Rick Baert at Pensions & Investments reported last month that FX costs from custodial banks “have been slashed 50 percent or more, a direct result of legal action taken in recent years against the banks on charges they inflated prices.” See his story for a long list of lawsuits against the two banks.
Integral’s FX Benchmark will provide funds with a view of FX pricing at every second during the day for AUD/USD, EUR/USD, GBP/USD, NZD/USD, USD/CAD, USD/CHF and USD/JPY. For most FX participants the key FX benchmark is the WM/Reuters which is available only at 4 p.m. and 8 p.m. GMT.
“Those rates are used to set prices on thousands and thousands of products that have an FX component in them,” said Sandhu. Regulators and law enforcement agencies are investigating charges that traders at major banks manipulated the prices through chat rooms.
Sandhu said the twice a day fixing can be manipulated by banks which know what currencies their customers are going to buy.
“We came up with a mechanism where we can quote the FX price every single second of every single day. Customers can choose any time or combinations of time to arrive at their rate, and that makes it very difficult to manipulate. No one had the capacity to quote that in an academically rigorous way,” he added. “Integral was in a unique position because we have all the data.
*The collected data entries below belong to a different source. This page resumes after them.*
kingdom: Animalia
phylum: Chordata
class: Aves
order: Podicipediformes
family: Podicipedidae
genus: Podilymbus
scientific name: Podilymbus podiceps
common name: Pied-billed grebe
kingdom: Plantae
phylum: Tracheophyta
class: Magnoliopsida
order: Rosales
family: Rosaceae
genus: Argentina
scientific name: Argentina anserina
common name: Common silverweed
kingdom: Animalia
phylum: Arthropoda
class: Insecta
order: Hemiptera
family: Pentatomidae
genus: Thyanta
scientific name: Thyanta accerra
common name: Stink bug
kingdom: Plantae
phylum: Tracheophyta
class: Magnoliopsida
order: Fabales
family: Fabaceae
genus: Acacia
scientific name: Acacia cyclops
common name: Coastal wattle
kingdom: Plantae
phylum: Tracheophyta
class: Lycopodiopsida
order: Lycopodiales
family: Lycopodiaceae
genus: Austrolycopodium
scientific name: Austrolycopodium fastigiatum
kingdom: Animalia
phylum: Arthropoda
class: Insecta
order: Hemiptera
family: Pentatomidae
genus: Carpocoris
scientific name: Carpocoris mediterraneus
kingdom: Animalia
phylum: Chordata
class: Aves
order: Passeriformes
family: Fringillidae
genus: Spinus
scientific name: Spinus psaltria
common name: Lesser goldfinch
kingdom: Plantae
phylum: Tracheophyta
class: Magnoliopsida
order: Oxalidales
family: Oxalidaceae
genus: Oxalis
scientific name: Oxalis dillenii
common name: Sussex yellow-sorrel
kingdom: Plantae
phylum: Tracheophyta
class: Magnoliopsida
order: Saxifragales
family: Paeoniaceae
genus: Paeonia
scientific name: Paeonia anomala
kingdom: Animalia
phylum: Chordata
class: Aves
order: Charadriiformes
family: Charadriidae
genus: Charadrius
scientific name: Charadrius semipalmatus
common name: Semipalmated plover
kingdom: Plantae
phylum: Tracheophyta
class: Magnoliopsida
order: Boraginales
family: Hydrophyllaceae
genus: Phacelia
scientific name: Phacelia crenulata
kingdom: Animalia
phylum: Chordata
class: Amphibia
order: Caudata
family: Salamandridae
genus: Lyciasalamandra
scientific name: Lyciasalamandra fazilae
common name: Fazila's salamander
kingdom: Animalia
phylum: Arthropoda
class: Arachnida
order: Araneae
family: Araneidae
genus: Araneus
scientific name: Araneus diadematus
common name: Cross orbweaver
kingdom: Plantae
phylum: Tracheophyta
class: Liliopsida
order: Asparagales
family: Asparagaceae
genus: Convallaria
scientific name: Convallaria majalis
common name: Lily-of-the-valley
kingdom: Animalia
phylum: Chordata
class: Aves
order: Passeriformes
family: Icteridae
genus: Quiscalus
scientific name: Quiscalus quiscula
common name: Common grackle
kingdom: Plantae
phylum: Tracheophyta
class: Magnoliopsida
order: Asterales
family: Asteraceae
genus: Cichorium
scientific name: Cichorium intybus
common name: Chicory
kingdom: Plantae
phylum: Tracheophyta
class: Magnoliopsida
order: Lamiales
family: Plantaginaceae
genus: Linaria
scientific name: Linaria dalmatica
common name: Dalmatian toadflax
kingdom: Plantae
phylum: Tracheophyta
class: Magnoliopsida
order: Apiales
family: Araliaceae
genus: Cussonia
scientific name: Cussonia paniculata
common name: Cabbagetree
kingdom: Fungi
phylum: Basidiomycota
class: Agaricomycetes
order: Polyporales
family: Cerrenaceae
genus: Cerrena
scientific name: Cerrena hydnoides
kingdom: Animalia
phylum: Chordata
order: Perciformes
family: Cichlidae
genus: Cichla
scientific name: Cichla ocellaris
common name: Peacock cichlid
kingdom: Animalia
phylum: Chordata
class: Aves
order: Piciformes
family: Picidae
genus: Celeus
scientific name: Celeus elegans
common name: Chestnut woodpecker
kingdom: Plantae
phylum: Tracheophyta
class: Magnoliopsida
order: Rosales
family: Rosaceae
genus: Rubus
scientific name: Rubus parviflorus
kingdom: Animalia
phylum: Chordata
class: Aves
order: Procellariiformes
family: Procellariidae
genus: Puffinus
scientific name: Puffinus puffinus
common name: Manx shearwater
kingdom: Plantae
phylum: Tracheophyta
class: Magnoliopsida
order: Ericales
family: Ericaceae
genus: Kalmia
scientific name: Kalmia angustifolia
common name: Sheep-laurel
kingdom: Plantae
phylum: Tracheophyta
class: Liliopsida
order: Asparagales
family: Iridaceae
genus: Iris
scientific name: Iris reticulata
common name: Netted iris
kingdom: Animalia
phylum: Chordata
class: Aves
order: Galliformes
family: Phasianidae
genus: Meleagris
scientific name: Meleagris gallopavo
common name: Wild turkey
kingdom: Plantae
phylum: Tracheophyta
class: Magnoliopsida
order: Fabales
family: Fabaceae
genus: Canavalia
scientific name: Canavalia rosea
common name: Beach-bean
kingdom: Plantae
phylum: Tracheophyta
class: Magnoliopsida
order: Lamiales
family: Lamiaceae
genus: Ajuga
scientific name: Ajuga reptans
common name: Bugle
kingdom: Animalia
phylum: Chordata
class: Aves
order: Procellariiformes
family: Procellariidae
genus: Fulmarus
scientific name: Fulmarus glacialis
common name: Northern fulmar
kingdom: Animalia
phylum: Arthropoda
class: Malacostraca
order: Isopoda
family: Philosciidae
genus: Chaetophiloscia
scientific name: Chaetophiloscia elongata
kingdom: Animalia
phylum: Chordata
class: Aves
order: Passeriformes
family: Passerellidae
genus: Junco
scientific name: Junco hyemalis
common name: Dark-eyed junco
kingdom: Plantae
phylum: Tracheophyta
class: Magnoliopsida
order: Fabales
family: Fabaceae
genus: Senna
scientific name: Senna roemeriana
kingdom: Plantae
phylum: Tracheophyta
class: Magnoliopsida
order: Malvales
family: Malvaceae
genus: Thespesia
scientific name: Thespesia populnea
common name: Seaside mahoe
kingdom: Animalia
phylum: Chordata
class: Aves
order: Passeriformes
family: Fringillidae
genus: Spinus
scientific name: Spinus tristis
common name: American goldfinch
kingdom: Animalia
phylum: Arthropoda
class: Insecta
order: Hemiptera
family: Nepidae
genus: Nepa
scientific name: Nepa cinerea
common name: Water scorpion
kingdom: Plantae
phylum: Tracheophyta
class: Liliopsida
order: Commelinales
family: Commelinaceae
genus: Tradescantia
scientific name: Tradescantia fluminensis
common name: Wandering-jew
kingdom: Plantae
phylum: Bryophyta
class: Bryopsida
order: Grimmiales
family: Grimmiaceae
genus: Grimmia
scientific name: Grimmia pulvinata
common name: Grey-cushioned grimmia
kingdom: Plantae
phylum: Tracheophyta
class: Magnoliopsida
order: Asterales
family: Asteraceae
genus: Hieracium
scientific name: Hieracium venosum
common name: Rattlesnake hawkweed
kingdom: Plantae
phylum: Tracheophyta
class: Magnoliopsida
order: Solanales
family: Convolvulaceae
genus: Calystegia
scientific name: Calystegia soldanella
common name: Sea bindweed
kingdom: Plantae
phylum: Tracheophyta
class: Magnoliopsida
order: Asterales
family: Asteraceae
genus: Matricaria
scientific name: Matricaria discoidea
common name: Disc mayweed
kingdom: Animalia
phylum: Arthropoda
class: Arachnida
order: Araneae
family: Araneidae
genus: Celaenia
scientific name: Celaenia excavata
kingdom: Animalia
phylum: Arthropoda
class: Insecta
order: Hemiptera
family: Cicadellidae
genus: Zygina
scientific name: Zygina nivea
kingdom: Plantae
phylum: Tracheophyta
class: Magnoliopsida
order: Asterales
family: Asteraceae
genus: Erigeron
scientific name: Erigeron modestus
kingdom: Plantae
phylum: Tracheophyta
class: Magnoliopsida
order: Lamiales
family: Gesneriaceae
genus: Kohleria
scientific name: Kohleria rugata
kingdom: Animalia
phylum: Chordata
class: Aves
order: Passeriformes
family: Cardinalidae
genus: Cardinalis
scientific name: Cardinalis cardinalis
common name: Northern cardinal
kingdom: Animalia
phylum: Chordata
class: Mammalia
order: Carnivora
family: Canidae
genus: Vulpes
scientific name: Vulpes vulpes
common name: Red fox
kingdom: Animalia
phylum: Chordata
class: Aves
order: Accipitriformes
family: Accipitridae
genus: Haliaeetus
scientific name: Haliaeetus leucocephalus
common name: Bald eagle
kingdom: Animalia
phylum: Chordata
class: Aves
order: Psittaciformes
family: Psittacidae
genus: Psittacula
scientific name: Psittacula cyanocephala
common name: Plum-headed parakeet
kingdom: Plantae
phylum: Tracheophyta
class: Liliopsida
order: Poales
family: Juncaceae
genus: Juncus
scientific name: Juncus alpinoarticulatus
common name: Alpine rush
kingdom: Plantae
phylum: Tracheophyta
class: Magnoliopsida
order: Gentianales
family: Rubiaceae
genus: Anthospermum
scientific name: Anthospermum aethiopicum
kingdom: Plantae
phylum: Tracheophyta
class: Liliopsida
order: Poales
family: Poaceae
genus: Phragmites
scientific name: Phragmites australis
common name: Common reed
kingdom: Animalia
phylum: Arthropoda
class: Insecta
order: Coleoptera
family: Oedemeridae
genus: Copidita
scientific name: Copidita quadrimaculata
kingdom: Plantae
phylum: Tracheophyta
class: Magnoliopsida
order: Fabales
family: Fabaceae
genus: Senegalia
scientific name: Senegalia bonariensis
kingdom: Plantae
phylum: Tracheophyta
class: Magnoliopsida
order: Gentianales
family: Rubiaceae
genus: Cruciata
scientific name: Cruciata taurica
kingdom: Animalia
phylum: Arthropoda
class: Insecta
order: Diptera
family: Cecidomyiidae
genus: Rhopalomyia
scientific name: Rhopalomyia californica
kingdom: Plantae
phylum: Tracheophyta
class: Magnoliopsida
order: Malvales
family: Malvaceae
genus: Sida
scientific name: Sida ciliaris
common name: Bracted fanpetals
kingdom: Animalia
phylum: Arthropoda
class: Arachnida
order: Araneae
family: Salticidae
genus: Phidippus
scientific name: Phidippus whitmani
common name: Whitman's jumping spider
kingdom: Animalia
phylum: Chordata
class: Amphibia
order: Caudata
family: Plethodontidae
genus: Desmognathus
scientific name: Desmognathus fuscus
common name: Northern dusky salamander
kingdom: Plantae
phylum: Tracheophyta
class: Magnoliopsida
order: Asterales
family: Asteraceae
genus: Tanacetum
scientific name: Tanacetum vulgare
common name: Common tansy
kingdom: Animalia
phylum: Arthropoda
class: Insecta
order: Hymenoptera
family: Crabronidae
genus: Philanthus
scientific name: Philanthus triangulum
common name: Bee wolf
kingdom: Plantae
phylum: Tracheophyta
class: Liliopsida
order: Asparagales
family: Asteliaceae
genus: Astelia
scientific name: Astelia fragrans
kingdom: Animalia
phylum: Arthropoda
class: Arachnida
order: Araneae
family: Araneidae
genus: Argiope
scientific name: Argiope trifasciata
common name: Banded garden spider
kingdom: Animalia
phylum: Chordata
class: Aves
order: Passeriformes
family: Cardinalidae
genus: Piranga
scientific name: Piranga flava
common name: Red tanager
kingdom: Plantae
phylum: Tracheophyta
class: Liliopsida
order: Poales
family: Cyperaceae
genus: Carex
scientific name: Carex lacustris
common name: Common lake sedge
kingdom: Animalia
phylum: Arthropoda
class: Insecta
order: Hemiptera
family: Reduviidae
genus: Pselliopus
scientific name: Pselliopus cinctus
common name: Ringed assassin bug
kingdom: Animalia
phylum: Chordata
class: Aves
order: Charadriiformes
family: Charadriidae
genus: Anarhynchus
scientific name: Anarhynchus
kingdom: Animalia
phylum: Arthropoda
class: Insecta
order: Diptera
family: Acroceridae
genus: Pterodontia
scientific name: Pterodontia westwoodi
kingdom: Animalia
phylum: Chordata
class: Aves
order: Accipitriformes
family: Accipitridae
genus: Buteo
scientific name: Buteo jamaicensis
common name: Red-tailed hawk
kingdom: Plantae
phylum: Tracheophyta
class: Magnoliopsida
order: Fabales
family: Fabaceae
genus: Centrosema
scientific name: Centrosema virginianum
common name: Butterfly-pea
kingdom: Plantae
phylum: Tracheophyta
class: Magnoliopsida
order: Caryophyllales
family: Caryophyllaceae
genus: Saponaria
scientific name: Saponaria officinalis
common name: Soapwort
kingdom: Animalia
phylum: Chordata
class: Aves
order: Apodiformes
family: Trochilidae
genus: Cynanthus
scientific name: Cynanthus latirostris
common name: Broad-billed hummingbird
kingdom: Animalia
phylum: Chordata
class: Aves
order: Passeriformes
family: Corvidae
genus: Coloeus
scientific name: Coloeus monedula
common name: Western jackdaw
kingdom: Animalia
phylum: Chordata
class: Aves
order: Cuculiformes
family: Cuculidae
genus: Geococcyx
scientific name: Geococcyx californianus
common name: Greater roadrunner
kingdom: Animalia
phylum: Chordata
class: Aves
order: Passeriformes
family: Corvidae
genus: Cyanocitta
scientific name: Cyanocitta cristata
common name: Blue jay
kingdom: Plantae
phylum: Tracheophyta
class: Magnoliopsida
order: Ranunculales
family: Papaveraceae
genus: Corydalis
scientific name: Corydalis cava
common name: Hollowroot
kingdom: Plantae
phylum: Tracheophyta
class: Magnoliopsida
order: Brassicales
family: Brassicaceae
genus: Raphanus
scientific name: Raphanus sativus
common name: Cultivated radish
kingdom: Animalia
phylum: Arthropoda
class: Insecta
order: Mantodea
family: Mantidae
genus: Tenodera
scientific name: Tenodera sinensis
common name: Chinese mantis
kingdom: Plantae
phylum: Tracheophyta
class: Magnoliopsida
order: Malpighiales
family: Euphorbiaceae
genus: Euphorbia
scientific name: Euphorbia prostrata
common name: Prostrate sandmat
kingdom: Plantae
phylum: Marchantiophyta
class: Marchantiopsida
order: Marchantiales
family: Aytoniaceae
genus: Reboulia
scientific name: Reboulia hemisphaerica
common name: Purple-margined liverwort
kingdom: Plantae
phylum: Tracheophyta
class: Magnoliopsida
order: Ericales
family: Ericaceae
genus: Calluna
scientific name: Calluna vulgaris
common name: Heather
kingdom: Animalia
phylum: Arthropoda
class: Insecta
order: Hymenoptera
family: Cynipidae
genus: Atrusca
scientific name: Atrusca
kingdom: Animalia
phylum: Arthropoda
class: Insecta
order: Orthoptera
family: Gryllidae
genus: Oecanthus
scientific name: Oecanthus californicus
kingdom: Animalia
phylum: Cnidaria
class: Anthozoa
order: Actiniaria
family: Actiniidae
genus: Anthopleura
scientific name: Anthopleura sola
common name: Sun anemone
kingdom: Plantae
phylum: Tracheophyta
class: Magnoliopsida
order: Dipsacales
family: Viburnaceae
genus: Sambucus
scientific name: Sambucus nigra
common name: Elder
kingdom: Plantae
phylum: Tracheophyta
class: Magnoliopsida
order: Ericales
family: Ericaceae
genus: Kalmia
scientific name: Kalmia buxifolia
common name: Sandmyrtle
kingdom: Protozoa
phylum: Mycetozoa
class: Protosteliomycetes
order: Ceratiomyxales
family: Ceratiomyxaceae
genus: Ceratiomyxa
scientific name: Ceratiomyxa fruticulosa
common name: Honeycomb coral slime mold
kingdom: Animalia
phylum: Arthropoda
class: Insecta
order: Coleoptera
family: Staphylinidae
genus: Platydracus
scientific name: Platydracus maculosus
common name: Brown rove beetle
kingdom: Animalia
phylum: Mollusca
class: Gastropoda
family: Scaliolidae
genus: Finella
We collaborated with Stanford to collect and publish it.”
Stanford developed algorithms to ensure the prices are good ones and can’t be manipulated.
“They [Stanford] are interested in research about why things happen in the natural world,” Sandhu said. “In finance they are extremely interested in data, particularly big data, to understand why things happen in a certain way.”
“The Integral FX Benchmark is a perfect example of how Stanford collaborates with the industry to conduct research that helps revolutionize the use of Big Data for the benefit of market participants,” said Stanford’s Kay Giesecke, associate professor of management science and engineering. “Access to accurate information is a key component of market efficiency that drives growth and innovation.”
“If this had existed, Calpers would never have let State Street quote prices so far off the market,” explained Sandhu. “But up until now they didn’t know, because only the high and the low of the day were published. Once people have this level of transparency and data, they can figure out how well they are being treated, through transaction cost analysis (TCA) and tools like that. That will probably have the biggest impact on customers picking and choosing whom they want to engage with. They never knew before.”
He thinks that customers who find out they are poorly treated will turn for Integral for FX because it offers great transparency; the company has been growing 35 percent a year even while the FX market has declined by 15 percent, he said.
“Asset managers are slow to move, but they have started to separate the FX execution from their other custodial services.”